Depuis de nombreuses années, on rapporte régulièrement des cas de troubles psychiatriques (incluant dépression et tendances suicidaires) chez des patients traités par l’isotrétinoïne (Roaccutane® et génériques).

Dans les Folia de mars 2006 , on décrivait 7 cas de dépression avec l’isotrétinoïne dont un suicide, rapportés au Centre de pharmacovigilance entre 1998 et 2005. Depuis, 7 nouveaux cas de dépression, éventuellement accompagnée de tendances suicidaires, ont été rapportés au Centre avec ce médicament. L’évolution a été généralement favorable à l’arrêt du traitement.

La plupart des études épidémiologiques réalisées jusqu’à présent n’ont pourtant pas mis en évidence de relation de causalité entre l’isotrétinoïne et ces troubles psychiatriques, notamment en raison du fait que l’acné sévère constitue elle-même une pathologie pouvant être associée à un risque accru de dépression et de tendances suicidaires.

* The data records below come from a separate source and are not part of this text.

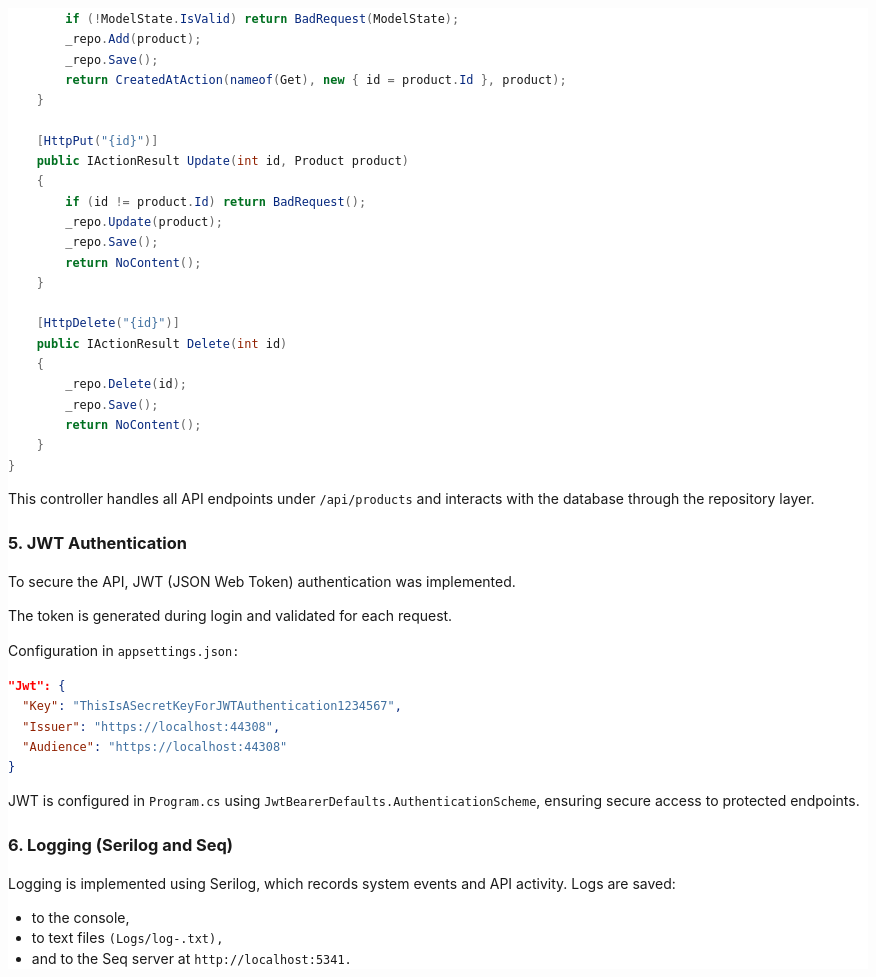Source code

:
 ```csharp
        if (!ModelState.IsValid) return BadRequest(ModelState);
        _repo.Add(product);
        _repo.Save();
        return CreatedAtAction(nameof(Get), new { id = product.Id }, product);
    }

    [HttpPut("{id}")]
    public IActionResult Update(int id, Product product)
    {
        if (id != product.Id) return BadRequest();
        _repo.Update(product);
        _repo.Save();
        return NoContent();
    }

    [HttpDelete("{id}")]
    public IActionResult Delete(int id)
    {
        _repo.Delete(id);
        _repo.Save();
        return NoContent();
    }
}
```

This controller handles all API endpoints under `/api/products` and interacts with the database through the repository layer.

### 5. JWT Authentication

To secure the API, JWT (JSON Web Token) authentication was implemented.

The token is generated during login and validated for each request.

Configuration in `appsettings.json:`

```json
"Jwt": {
  "Key": "ThisIsASecretKeyForJWTAuthentication1234567",
  "Issuer": "https://localhost:44308",
  "Audience": "https://localhost:44308"
}
```

JWT is configured in `Program.cs` using `JwtBearerDefaults.AuthenticationScheme`, ensuring secure access to protected endpoints.

### 6. Logging (Serilog and Seq)

Logging is implemented using Serilog, which records system events and API activity.
Logs are saved:

* to the console,
* to text files `(Logs/log-.txt),`
* and to the Seq server at `http://localhost:5341.`
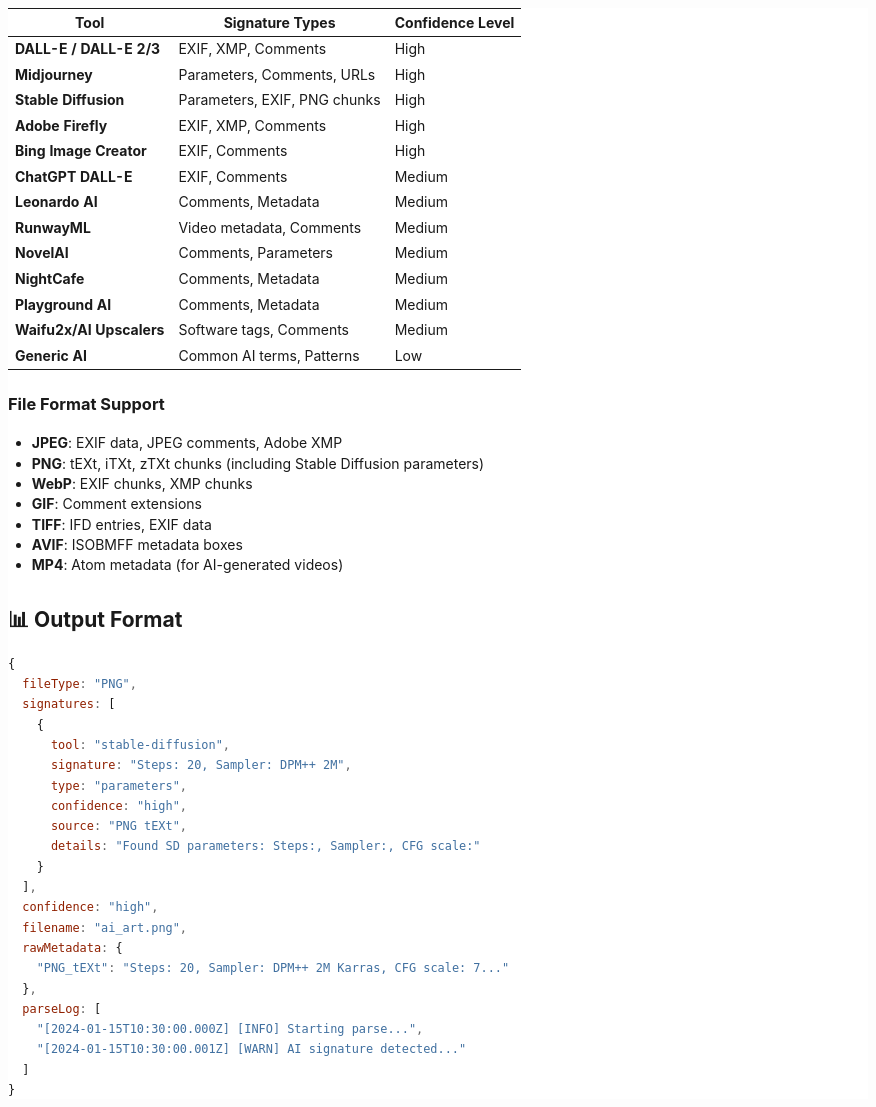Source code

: | Tool | Signature Types | Confidence Level |
|------|----------------|------------------|
| **DALL-E / DALL-E 2/3** | EXIF, XMP, Comments | High |
| **Midjourney** | Parameters, Comments, URLs | High |
| **Stable Diffusion** | Parameters, EXIF, PNG chunks | High |
| **Adobe Firefly** | EXIF, XMP, Comments | High |
| **Bing Image Creator** | EXIF, Comments | High |
| **ChatGPT DALL-E** | EXIF, Comments | Medium |
| **Leonardo AI** | Comments, Metadata | Medium |
| **RunwayML** | Video metadata, Comments | Medium |
| **NovelAI** | Comments, Parameters | Medium |
| **NightCafe** | Comments, Metadata | Medium |
| **Playground AI** | Comments, Metadata | Medium |
| **Waifu2x/AI Upscalers** | Software tags, Comments | Medium |
| **Generic AI** | Common AI terms, Patterns | Low |

### File Format Support

- **JPEG**: EXIF data, JPEG comments, Adobe XMP
- **PNG**: tEXt, iTXt, zTXt chunks (including Stable Diffusion parameters)
- **WebP**: EXIF chunks, XMP chunks
- **GIF**: Comment extensions
- **TIFF**: IFD entries, EXIF data
- **AVIF**: ISOBMFF metadata boxes
- **MP4**: Atom metadata (for AI-generated videos)

## 📊 Output Format

```javascript
{
  fileType: "PNG",
  signatures: [
    {
      tool: "stable-diffusion",
      signature: "Steps: 20, Sampler: DPM++ 2M",
      type: "parameters",
      confidence: "high",
      source: "PNG tEXt",
      details: "Found SD parameters: Steps:, Sampler:, CFG scale:"
    }
  ],
  confidence: "high",
  filename: "ai_art.png",
  rawMetadata: {
    "PNG_tEXt": "Steps: 20, Sampler: DPM++ 2M Karras, CFG scale: 7..."
  },
  parseLog: [
    "[2024-01-15T10:30:00.000Z] [INFO] Starting parse...",
    "[2024-01-15T10:30:00.001Z] [WARN] AI signature detected..."
  ]
}
```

En revanche, une étude de cohorte rétrospective [ Brit Med J 2010; 341: c5812 , avec un éditorial Brit Med J : c5866 ] montre une augmentation statistiquement significative du risque de tentative de suicide pendant un traitement par l’isotrétinoïne et au cours des 6 mois suivant l’arrêt de ce traitement. Les investigateurs estiment cependant que ces données ne permettent pas d’établir une relation de causalité, notamment en raison de l’observation d’une légère augmentation du risque de tentative de suicide au cours des 3 ans précédant le début du traitement et de l’absence de données quant à l’effet du traitement. Certains cas de tentatives de suicide pourraient en effet être liés à l’absence d’efficacité de l’isotrétinoïne. Ces résultats ne permettent donc pas de tirer des conclusions définitives mais incitent toutefois à surveiller l’apparition éventuelle de signes de dépression chez les patients traités par l’isotrétinoïne, en particulier chez ceux qui ont des antécédents de troubles psychiatriques. Vu les risques liés au traitement, il est important d’en évaluer la balance bénéficesrisques pour chaque patient en particulier, et de réserver l’isotrétinoïne aux cas d’acné sévère résistante aux autres traitements [voir aussi Folia de juillet 2005 ].